§ Problem description: Word for word, transcribe the listing that follows, minus any pictures.

======

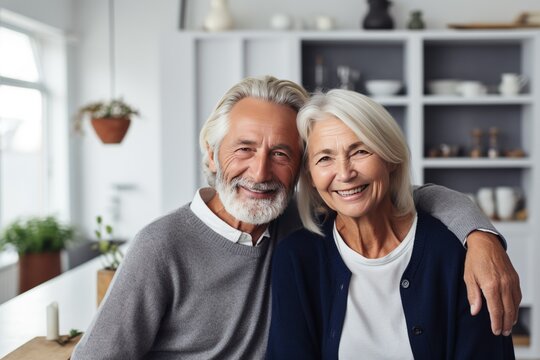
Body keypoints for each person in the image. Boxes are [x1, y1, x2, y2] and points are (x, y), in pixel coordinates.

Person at [72, 76, 519, 359]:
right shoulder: (162, 245)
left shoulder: (293, 223)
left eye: (281, 154)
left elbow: (399, 195)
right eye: (244, 149)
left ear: (300, 170)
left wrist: (480, 234)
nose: (261, 172)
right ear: (210, 153)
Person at [267, 89, 515, 359]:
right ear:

======

§ Output:
Body keypoints for each person in the image. Boxes are [x1, y1, x2, y2] and points are (x, y), in pixel coordinates.

Person at [72, 76, 519, 359]:
right shoulder: (162, 245)
left shoulder: (293, 223)
left eye: (281, 154)
left elbow: (399, 195)
right eye: (244, 149)
left ear: (300, 170)
left wrist: (480, 234)
nose: (261, 172)
right ear: (210, 153)
Person at [267, 89, 515, 359]:
right ear:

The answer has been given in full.